Lithuania is one of the two countries in the world, the other is the Philippines, where basketball is the number one sport (not to be confused, in the United States the king of sports is American football).
In the midst of social upheaval, the best basketball players in Lithuania proclaimed their intention to compete in Barcelona in 1992. They wanted to shout to the world the fact that they were not Russians but Lithuanians.
Led by two NBA phenomena such as Sarunas Marciulionis and Arvydas Sabonis, the basketball players’ dream came to the attention of the Grateful Dead, sports fans. And of freedom.
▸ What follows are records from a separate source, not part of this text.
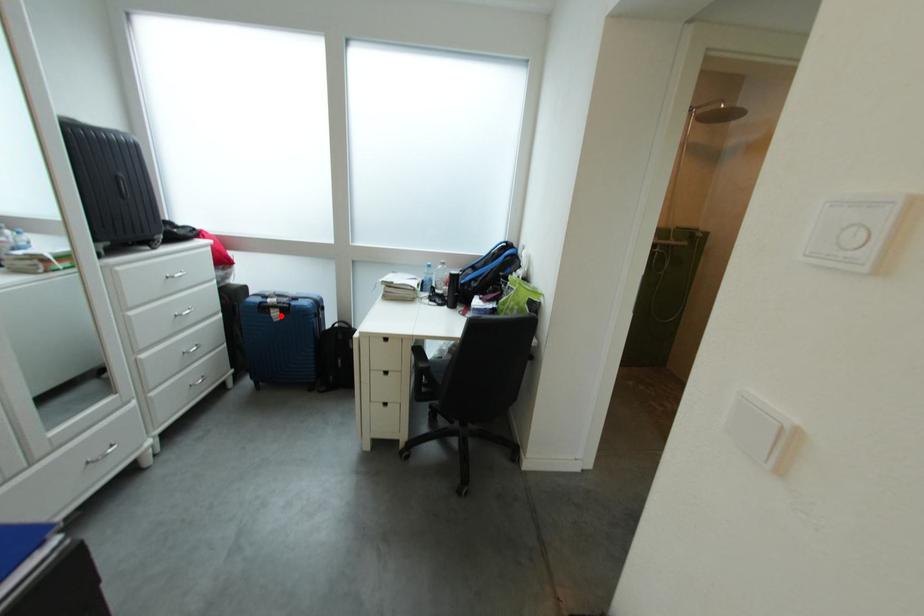
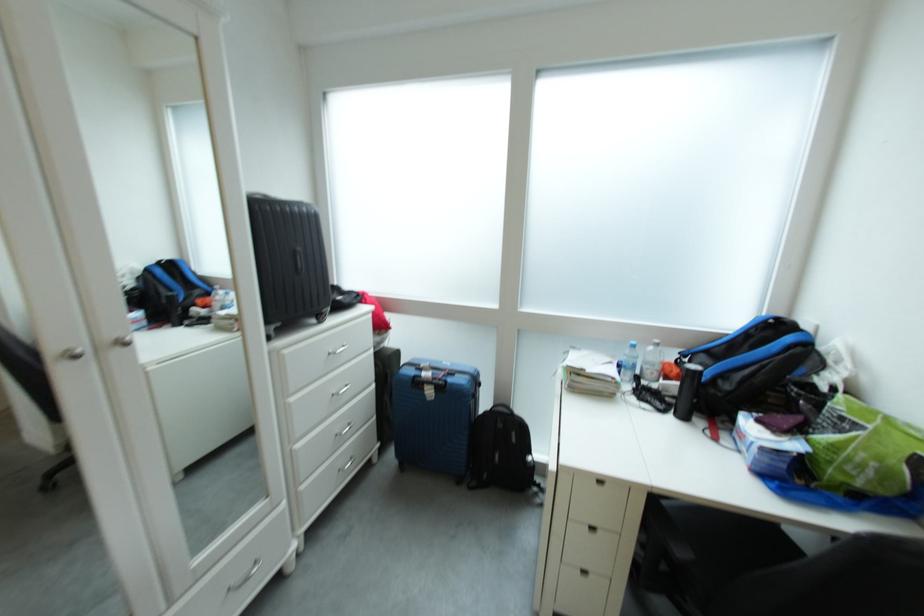
Question: I am providing you with two images of the same scene from different viewpoints. A red point is shown in image1. For the corresponding object point in image2, is it positioned nearer or farther from the camera?

Choices:
 (A) Nearer
 (B) Farther

Answer: (B)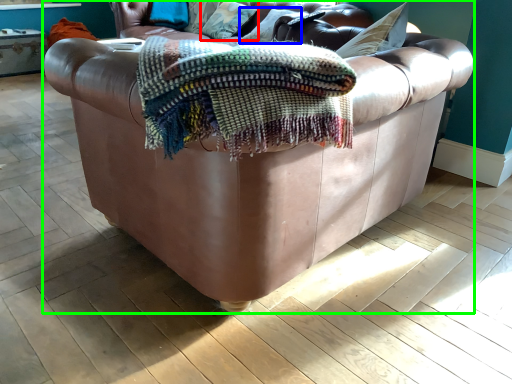
Question: Considering the real-world distances, which object is closest to pillow (highlighted by a red box)? pillow (highlighted by a blue box) or studio couch (highlighted by a green box).

Choices:
 (A) pillow
 (B) studio couch

Answer: (A)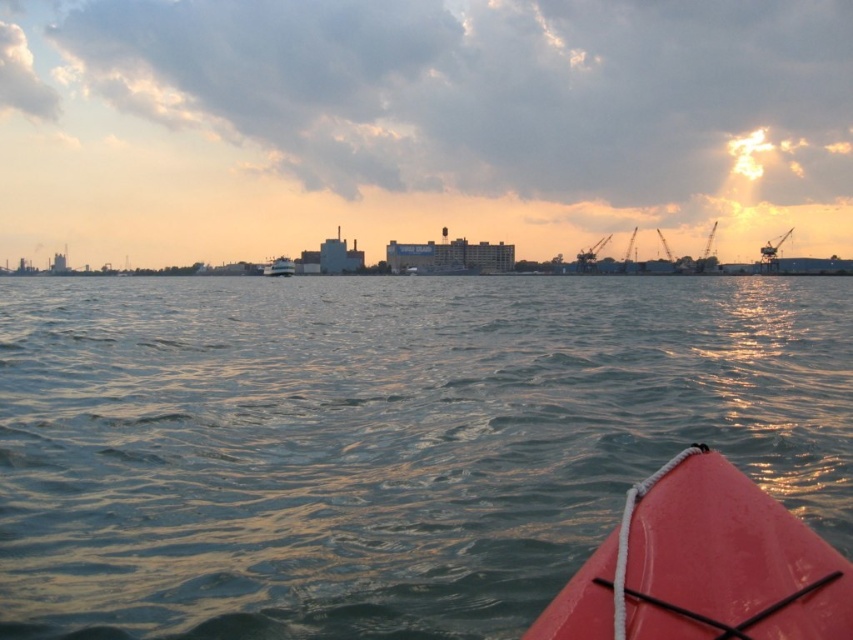
Based on the scene description, what does the point at coordinates (381, 442) represent?

The point at coordinates (381, 442) represents greenish water at center.

From the picture: You are planning to take a photo of the waterfront scene. You want to ensure both the greenish water at center and the rubberized pink kayak at lower right are clearly visible. Given their sizes, which object should you focus on to capture both effectively?

The greenish water at center has a larger size compared to the rubberized pink kayak at lower right. To capture both effectively, focus on the greenish water at center as it is larger and will remain in focus while the smaller kayak may still be visible in the frame.

You are in a kayak at sunset and notice a point marked at coordinates (703, 566). What object is located at that point?

The point at (703, 566) corresponds to the rubberized pink kayak at lower right.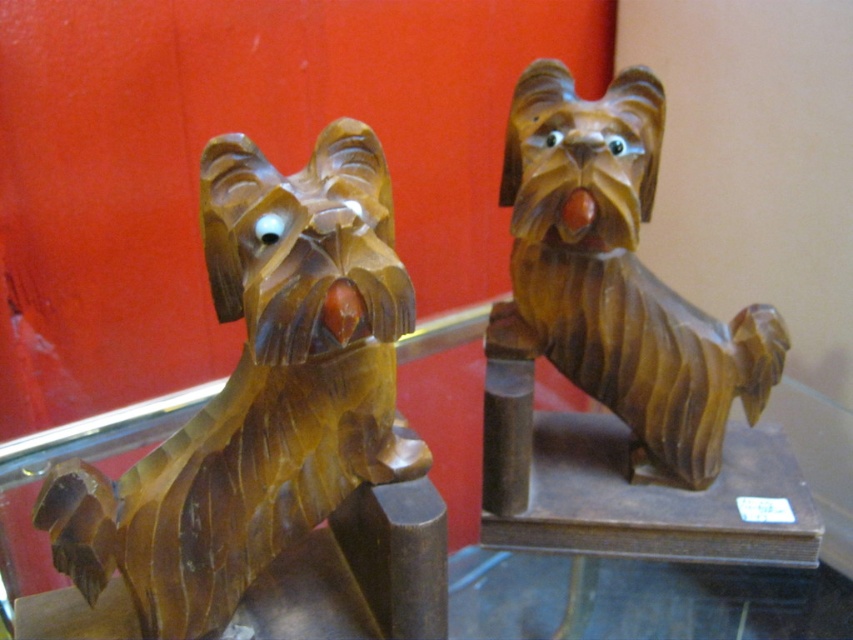
Based on the photo, you are an art curator arranging the two wooden dog sculptures on a glass shelf. The wooden dog at left and the wooden dog at right must be positioned according to their original placement. If you want to place a small decorative item between them, where should you place it?

The wooden dog at left is located below the wooden dog at right, so you should place the decorative item between them in the space between the lower wooden dog at left and the higher wooden dog at right.

You are an art curator examining two wooden dog sculptures on a glass shelf. The wooden dog at left and the wooden dog at right are both displayed. Which sculpture has a greater width?

The wooden dog at left has a greater width than the wooden dog at right.

You are an art curator examining two wooden dog sculptures displayed on a glass shelf. The wooden dog at left and the wooden dog at right are both on display. Based on their sizes, which sculpture would require a larger base to remain stable?

The wooden dog at left requires a larger base because it is larger in size compared to the wooden dog at right, necessitating a more substantial foundation for stability.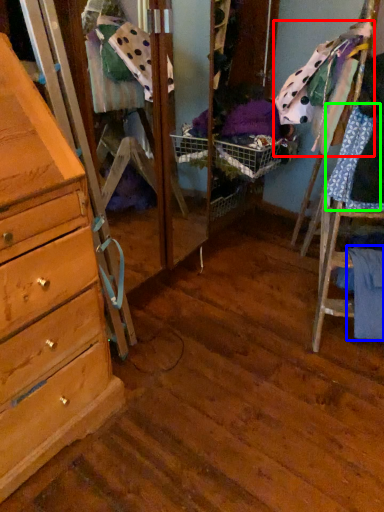
Question: Considering the real-world distances, which object is closest to clothing (highlighted by a red box)? clothing (highlighted by a blue box) or clothing (highlighted by a green box).

Choices:
 (A) clothing
 (B) clothing

Answer: (B)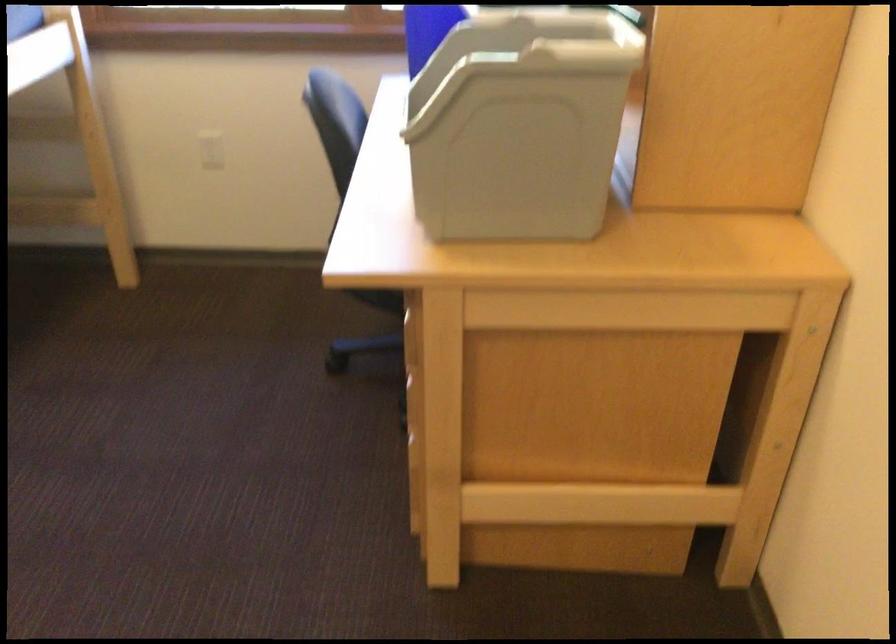
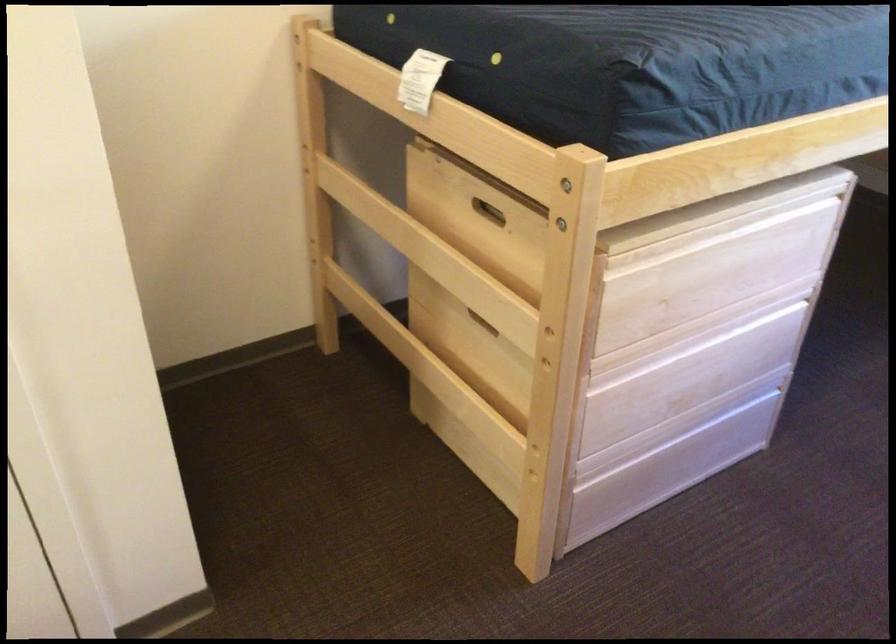
Question: The images are taken continuously from a first-person perspective. In which direction is your viewpoint rotating?

Choices:
 (A) Left
 (B) Right
 (C) Up
 (D) Down

Answer: (A)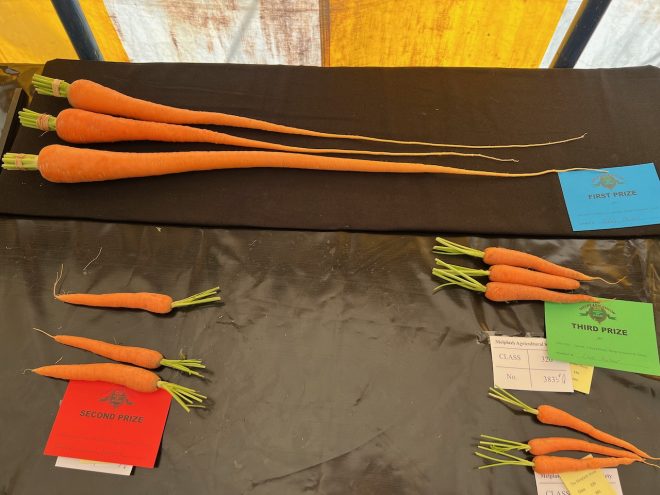
This screenshot has width=660, height=495. Find the location of `table`. table is located at coordinates 302,203.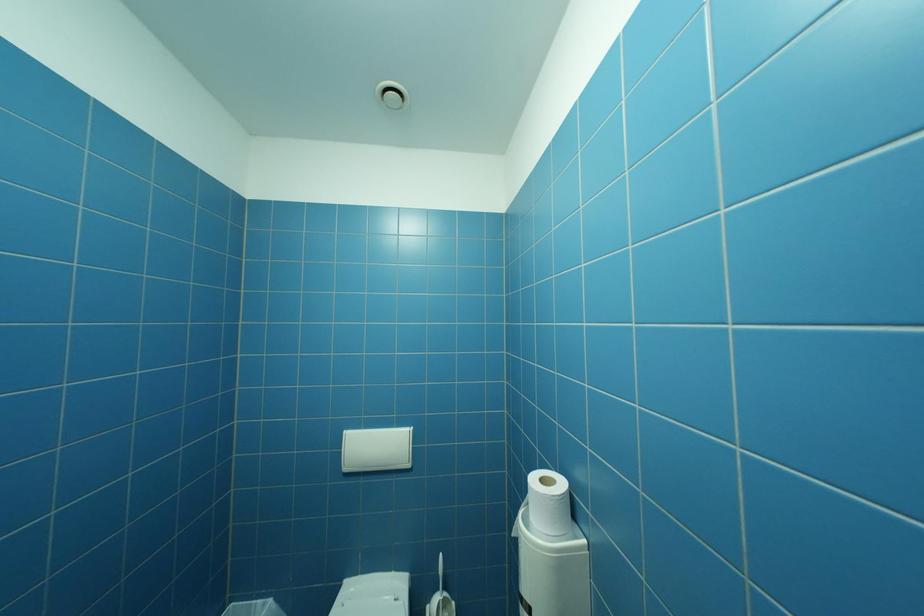
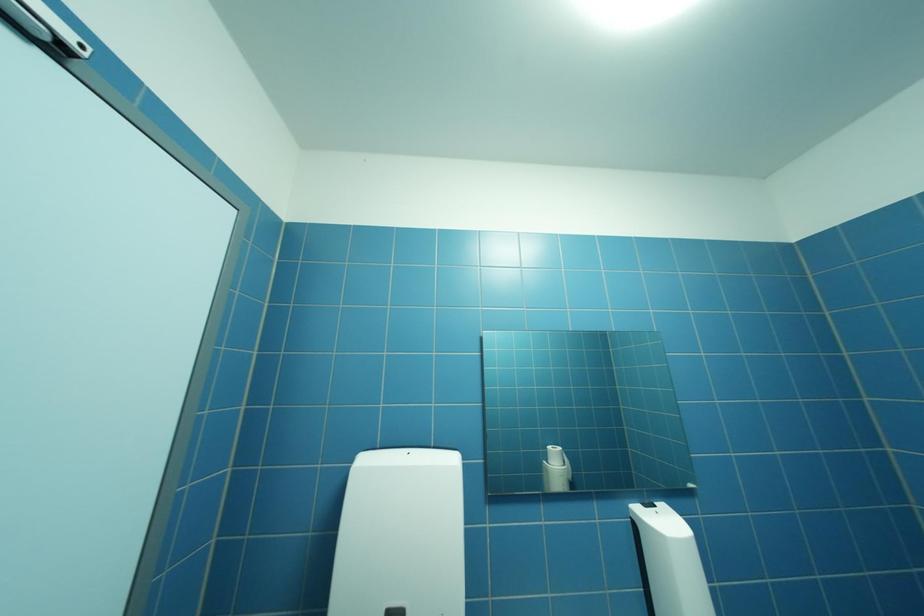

Sabonis and Marciulonis, all dressed to compete. In a military uniform? With brand new brand kits? Absolutely. The official armor of the Lithuanian basketball team at the Barcelona 92 Olympic Games were hand-made T-shirts, bleached with the psychedelic hippy technique of the “tie-dye” in English, which had come directly from Californian fashion: not in vain, they had been sent directly to the players by the quintessential band of psychedelic folk, none other than Jerry Garcia’s Grateful Dead. Such a scene requires a background.
The story jumped into the sports pages of the local newspaper, the “San Francisco Chronicle,” which coincidentally fell into the hands of the Grateful Dead representative, Dennis McNally, who forwarded it to the band members. Jerry Garcia, Bob Weir, and the others immediately sympathized with the cause, without resentment, despite having been the executioners of the American team in previous Olympic games. They presented them with a check and also sent them a box of t-shirts faded in red, yellow, and green, the national colors of Lithuania, with the image of a skeleton holding a basketball. The story has even been told in a documentary.
However, in a historic sporting moment, Lithuanians bowed down to receive the Olympic bronze decked out in the psychedelic apparel manufactured by the Grateful Dead, without whose help that gesture would never have occurred. A peak moment for rock and basketball.